Nach 17 Jahren im Todestrakt kann der 50-jährige US-Bürger Juan Roberto Melendez seine Zelle als freier Mann verlassen. Melendez werde am Freitag entlassen, kündigte sein Anwalt Martin McClain an. Melendez war 1984 für den Mord am Direktor einer Kosmetikschule zum Tode verurteilt worden.

afp MIAMI. Im Dezember entschied eine Richterin, dass der Prozess neu aufgerollt werden müsse: Im ersten Prozess fehlten demnach harte Beweise, zudem habe die Anklage wichtige Dokumente gar nicht vorgelegt, darunter das Geständnis eines anderen. Am Donnerstag entschied nun ein Gericht in Florida, die Anklage gegen Melendez fallen zu lassen.

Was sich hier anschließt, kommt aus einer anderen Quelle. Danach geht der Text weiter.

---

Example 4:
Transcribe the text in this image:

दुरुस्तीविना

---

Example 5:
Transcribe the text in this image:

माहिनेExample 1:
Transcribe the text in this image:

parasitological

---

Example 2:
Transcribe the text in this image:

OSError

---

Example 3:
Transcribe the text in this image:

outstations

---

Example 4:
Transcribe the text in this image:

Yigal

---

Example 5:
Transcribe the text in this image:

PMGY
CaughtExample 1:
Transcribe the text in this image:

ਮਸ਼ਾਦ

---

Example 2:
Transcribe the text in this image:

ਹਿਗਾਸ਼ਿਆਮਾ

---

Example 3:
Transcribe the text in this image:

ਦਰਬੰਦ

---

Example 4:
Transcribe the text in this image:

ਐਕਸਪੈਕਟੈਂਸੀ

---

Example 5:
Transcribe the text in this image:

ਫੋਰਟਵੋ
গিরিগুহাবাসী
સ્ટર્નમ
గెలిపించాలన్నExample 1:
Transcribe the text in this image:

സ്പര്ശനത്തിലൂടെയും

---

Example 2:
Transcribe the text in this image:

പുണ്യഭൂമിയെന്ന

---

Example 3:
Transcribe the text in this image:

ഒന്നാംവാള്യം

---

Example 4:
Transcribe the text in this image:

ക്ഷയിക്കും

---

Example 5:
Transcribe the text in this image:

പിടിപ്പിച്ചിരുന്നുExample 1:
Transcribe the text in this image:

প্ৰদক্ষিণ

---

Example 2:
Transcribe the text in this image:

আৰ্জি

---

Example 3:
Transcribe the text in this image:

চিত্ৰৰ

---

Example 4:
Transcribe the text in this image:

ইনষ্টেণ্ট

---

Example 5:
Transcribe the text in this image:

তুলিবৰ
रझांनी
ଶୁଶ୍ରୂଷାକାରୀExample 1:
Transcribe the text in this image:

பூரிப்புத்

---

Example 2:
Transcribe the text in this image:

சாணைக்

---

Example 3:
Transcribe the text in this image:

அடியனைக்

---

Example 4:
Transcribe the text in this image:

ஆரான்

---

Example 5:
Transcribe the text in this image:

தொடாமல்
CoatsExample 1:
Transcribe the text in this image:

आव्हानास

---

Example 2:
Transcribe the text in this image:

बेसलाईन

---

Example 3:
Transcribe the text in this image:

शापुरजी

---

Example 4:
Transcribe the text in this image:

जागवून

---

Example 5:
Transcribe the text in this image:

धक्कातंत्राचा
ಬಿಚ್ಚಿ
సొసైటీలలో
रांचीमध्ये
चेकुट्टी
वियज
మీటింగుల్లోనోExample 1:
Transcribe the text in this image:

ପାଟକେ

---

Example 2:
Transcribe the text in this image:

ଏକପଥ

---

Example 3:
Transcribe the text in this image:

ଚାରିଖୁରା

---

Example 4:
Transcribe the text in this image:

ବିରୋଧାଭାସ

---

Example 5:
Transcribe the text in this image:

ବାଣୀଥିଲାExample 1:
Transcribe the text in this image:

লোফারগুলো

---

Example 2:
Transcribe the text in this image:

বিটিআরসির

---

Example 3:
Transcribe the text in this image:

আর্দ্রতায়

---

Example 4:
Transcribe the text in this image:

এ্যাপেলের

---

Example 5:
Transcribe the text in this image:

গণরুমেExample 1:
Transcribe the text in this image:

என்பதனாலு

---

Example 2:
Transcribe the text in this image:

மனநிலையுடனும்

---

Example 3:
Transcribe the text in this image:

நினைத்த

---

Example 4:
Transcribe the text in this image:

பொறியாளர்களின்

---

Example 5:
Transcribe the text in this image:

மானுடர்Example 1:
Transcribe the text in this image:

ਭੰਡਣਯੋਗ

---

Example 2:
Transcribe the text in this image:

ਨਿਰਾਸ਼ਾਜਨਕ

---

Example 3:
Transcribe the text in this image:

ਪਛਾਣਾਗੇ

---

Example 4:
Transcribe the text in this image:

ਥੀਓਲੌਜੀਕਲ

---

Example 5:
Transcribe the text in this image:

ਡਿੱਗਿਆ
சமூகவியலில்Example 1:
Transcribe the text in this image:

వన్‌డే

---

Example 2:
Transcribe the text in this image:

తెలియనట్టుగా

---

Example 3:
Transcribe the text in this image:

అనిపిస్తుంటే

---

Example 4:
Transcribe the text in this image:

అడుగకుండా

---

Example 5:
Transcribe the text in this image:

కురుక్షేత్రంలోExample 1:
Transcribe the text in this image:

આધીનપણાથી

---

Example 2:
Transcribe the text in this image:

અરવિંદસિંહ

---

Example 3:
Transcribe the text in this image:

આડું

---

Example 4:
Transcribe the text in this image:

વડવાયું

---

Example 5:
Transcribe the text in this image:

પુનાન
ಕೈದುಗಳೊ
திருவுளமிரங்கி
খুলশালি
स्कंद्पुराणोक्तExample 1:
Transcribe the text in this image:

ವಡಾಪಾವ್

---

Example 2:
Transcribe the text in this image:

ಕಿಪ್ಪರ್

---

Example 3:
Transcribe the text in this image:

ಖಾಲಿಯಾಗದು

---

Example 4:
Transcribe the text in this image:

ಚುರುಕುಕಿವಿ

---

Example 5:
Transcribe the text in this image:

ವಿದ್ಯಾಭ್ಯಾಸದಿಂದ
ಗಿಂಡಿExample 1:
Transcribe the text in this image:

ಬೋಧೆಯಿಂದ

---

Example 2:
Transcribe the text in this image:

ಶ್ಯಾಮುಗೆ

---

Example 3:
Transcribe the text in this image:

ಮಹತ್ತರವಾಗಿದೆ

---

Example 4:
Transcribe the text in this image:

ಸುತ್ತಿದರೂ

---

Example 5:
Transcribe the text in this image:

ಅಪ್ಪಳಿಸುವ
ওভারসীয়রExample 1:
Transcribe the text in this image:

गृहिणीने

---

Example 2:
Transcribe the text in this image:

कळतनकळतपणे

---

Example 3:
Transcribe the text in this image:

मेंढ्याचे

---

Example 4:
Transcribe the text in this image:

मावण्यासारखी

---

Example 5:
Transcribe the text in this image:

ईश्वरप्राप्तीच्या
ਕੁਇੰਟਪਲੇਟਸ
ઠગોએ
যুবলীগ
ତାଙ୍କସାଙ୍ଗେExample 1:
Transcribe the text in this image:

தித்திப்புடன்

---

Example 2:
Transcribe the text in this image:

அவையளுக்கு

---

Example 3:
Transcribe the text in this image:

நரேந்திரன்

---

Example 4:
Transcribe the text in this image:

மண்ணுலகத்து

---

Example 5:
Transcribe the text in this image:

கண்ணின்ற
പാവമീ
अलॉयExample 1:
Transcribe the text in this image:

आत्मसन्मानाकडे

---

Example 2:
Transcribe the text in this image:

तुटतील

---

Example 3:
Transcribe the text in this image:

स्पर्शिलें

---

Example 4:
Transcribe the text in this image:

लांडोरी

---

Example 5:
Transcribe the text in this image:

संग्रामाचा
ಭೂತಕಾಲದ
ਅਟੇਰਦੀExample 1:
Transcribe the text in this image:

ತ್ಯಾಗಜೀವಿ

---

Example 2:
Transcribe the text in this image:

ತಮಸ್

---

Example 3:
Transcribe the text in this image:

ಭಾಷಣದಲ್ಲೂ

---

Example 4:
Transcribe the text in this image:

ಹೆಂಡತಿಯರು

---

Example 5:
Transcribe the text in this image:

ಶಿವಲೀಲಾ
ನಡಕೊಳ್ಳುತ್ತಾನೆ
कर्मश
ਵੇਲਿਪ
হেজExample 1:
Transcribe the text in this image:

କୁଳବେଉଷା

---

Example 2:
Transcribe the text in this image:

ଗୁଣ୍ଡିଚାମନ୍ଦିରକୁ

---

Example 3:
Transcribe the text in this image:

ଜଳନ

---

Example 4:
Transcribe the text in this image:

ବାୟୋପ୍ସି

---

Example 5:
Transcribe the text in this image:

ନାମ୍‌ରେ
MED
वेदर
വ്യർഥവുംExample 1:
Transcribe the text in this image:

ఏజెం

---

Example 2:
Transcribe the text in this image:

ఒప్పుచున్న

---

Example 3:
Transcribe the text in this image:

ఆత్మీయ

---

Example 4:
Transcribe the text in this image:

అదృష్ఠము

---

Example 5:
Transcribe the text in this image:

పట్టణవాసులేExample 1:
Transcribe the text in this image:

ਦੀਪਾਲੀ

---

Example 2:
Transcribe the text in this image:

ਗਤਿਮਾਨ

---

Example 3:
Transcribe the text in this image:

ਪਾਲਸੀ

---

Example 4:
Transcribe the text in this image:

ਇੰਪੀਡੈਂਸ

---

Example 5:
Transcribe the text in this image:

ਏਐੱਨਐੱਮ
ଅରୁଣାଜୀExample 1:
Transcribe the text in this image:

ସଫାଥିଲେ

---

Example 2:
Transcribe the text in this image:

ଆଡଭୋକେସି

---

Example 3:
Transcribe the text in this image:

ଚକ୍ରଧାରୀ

Melendez ist nach Angaben des Justice Project seit 1973 der 99. zum Tode Verurteilte, der frei gelassen wird. Die Vereinigung mit Sitz in Washington kämpft gegen die Todesstrafe. Die Freilassung Melendez' könnte die Diskussion über die Todesstrafe in den USA wieder anfachen. Im Oktober hatte eine Richterin des Obersten Gerichtshofes mit ihrer Bemerkung Aufsehen erregt, die Anwendung der Todesstrafe werfe "ernste Fragen" auf. Öfter als die Behörden es zugeben wollten, werde ein Unschuldiger zum Tode verurteilt. Im vergangenen Jahr waren in den USA fünf zum Tode Verurteilte nach Gen-Analysen für unschuldig erklärt und freigelassen worden.